--- START ---
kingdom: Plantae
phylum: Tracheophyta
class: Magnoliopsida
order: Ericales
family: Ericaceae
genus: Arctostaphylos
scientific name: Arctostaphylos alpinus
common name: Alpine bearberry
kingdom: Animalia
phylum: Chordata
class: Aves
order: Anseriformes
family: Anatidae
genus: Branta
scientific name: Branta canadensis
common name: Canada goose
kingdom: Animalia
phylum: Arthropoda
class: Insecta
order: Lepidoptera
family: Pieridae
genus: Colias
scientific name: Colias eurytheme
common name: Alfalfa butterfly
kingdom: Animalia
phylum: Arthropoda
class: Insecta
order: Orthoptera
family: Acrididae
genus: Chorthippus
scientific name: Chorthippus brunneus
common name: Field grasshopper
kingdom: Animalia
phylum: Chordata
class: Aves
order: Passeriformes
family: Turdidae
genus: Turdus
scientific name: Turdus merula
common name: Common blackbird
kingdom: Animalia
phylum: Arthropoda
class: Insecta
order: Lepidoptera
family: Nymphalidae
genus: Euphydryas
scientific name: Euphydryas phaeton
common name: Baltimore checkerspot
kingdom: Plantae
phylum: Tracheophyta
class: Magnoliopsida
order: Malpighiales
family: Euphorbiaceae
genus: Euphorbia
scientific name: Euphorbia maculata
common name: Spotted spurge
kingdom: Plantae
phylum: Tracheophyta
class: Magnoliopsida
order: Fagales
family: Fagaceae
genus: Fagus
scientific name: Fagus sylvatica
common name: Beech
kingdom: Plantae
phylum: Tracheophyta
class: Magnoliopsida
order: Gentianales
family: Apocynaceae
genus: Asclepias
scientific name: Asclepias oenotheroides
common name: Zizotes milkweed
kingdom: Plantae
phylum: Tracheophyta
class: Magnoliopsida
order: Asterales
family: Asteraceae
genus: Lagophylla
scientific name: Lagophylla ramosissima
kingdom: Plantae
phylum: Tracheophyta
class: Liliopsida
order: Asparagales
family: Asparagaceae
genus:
--- END ---
→ **SET EXERCISE**: Rewrite the material above with every "common name" changed to "vernacular name" and everything else left as it is.

→ **TASK SOLUTION**:
kingdom: Plantae
phylum: Tracheophyta
class: Magnoliopsida
order: Ericales
family: Ericaceae
genus: Arctostaphylos
scientific name: Arctostaphylos alpinus
vernacular name: Alpine bearberry
kingdom: Animalia
phylum: Chordata
class: Aves
order: Anseriformes
family: Anatidae
genus: Branta
scientific name: Branta canadensis
vernacular name: Canada goose
kingdom: Animalia
phylum: Arthropoda
class: Insecta
order: Lepidoptera
family: Pieridae
genus: Colias
scientific name: Colias eurytheme
vernacular name: Alfalfa butterfly
kingdom: Animalia
phylum: Arthropoda
class: Insecta
order: Orthoptera
family: Acrididae
genus: Chorthippus
scientific name: Chorthippus brunneus
vernacular name: Field grasshopper
kingdom: Animalia
phylum: Chordata
class: Aves
order: Passeriformes
family: Turdidae
genus: Turdus
scientific name: Turdus merula
vernacular name: Common blackbird
kingdom: Animalia
phylum: Arthropoda
class: Insecta
order: Lepidoptera
family: Nymphalidae
genus: Euphydryas
scientific name: Euphydryas phaeton
vernacular name: Baltimore checkerspot
kingdom: Plantae
phylum: Tracheophyta
class: Magnoliopsida
order: Malpighiales
family: Euphorbiaceae
genus: Euphorbia
scientific name: Euphorbia maculata
vernacular name: Spotted spurge
kingdom: Plantae
phylum: Tracheophyta
class: Magnoliopsida
order: Fagales
family: Fagaceae
genus: Fagus
scientific name: Fagus sylvatica
vernacular name: Beech
kingdom: Plantae
phylum: Tracheophyta
class: Magnoliopsida
order: Gentianales
family: Apocynaceae
genus: Asclepias
scientific name: Asclepias oenotheroides
vernacular name: Zizotes milkweed
kingdom: Plantae
phylum: Tracheophyta
class: Magnoliopsida
order: Asterales
family: Asteraceae
genus: Lagophylla
scientific name: Lagophylla ramosissima
kingdom: Plantae
phylum: Tracheophyta
class: Liliopsida
order: Asparagales
family: Asparagaceae
genus:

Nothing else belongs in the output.